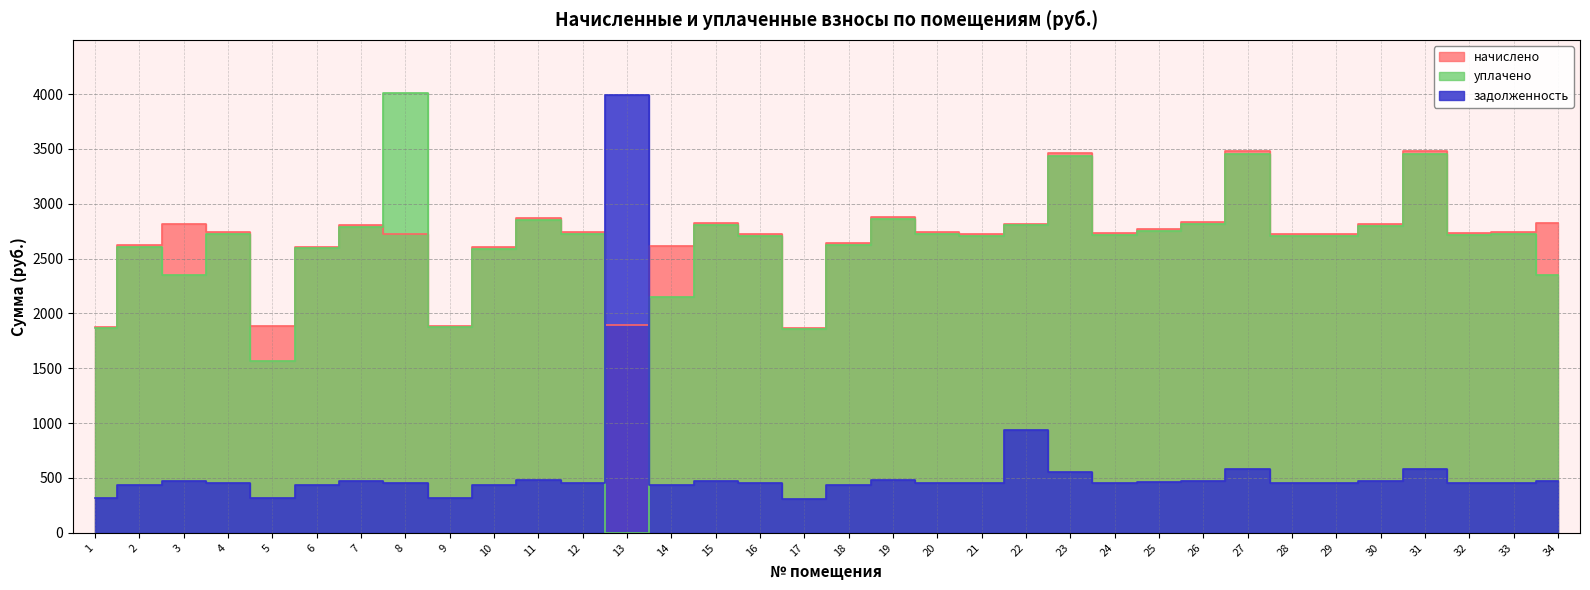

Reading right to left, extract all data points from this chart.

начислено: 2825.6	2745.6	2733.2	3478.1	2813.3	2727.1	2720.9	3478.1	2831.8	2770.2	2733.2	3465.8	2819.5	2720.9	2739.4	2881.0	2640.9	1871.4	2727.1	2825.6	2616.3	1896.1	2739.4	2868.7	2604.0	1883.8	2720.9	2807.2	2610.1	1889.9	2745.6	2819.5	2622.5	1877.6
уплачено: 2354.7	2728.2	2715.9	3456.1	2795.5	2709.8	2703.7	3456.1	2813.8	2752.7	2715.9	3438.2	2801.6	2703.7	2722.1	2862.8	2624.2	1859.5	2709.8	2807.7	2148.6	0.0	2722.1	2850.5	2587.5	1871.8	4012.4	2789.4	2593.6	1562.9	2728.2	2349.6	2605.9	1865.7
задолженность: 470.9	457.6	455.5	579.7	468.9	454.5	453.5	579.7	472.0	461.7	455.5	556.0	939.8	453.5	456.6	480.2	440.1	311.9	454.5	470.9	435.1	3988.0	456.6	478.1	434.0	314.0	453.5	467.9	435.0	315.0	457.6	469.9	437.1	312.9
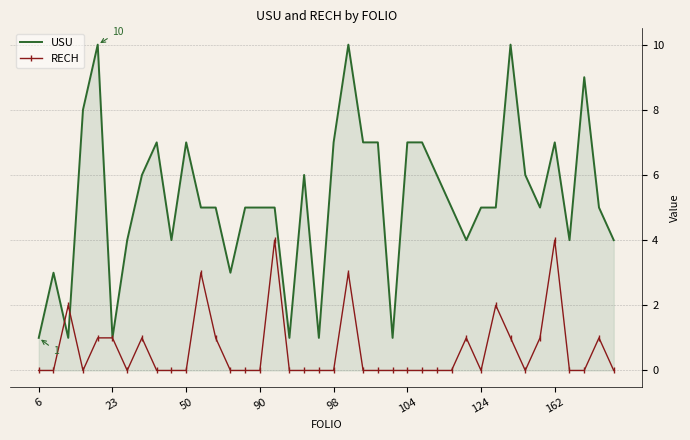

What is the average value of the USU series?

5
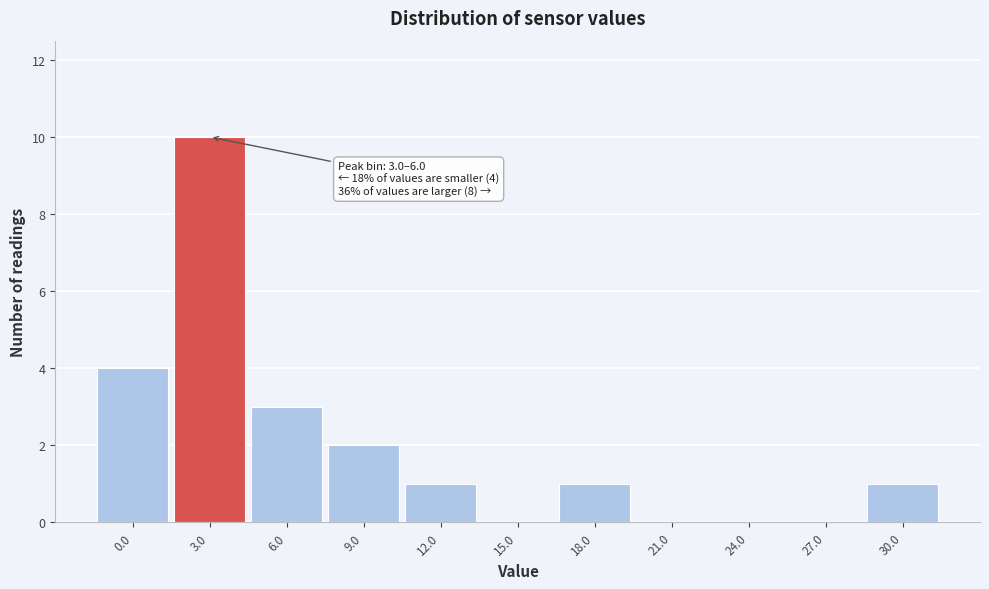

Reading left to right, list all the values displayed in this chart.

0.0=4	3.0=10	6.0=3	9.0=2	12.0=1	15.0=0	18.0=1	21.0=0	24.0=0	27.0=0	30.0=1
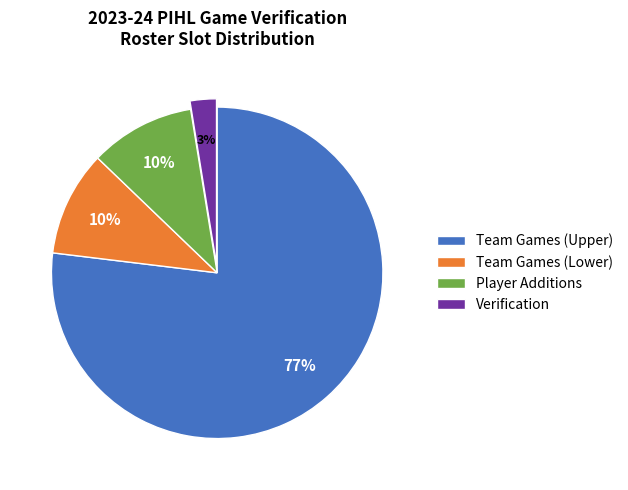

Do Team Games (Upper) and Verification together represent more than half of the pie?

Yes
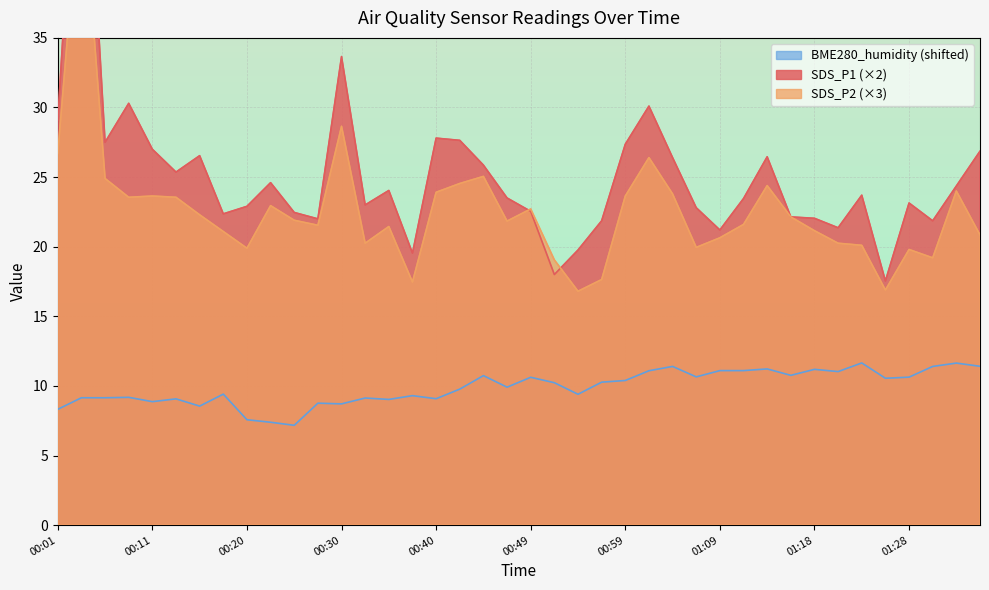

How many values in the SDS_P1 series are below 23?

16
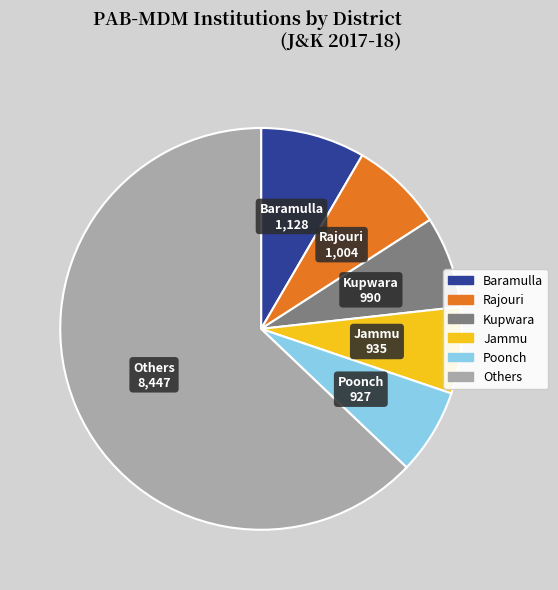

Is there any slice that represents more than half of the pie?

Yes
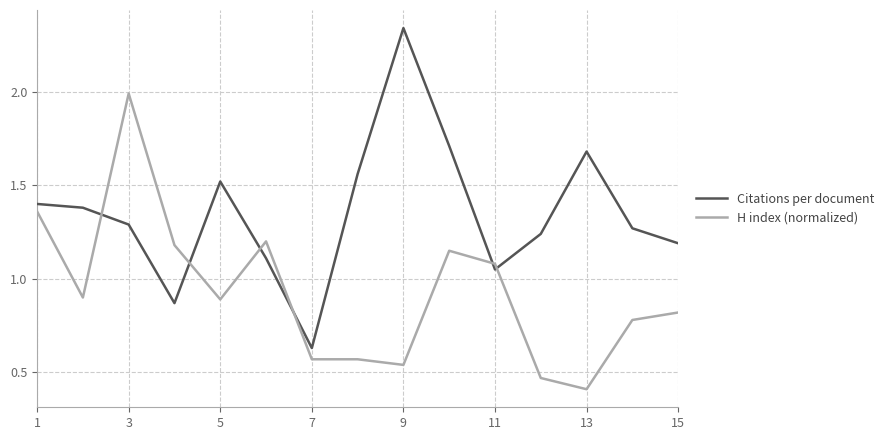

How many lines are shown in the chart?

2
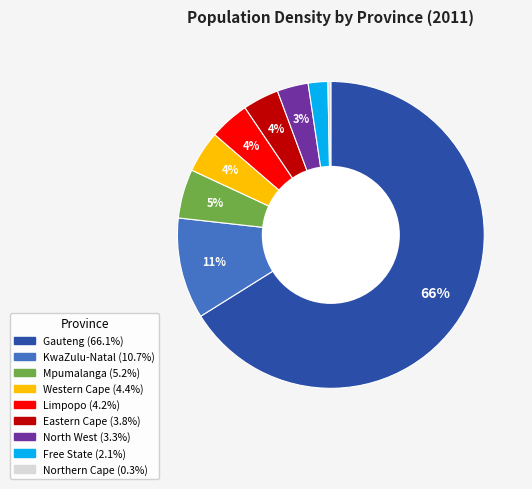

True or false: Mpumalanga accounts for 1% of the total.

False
_ _ _ _ _
### Task requirements
Please reproduce the data above word for word, starting at the line that contains "What is the average value of the USU series?" and continuing through the end of the data, with both ends included. Leave the pictures out.

### The completed task
What is the average value of the USU series?

5

Reading left to right, list all the values displayed in this chart.

0.0=4	3.0=10	6.0=3	9.0=2	12.0=1	15.0=0	18.0=1	21.0=0	24.0=0	27.0=0	30.0=1

Do Team Games (Upper) and Verification together represent more than half of the pie?

Yes

How many values in the SDS_P1 series are below 23?

16

Is there any slice that represents more than half of the pie?

Yes

How many lines are shown in the chart?

2

True or false: Mpumalanga accounts for 1% of the total.

False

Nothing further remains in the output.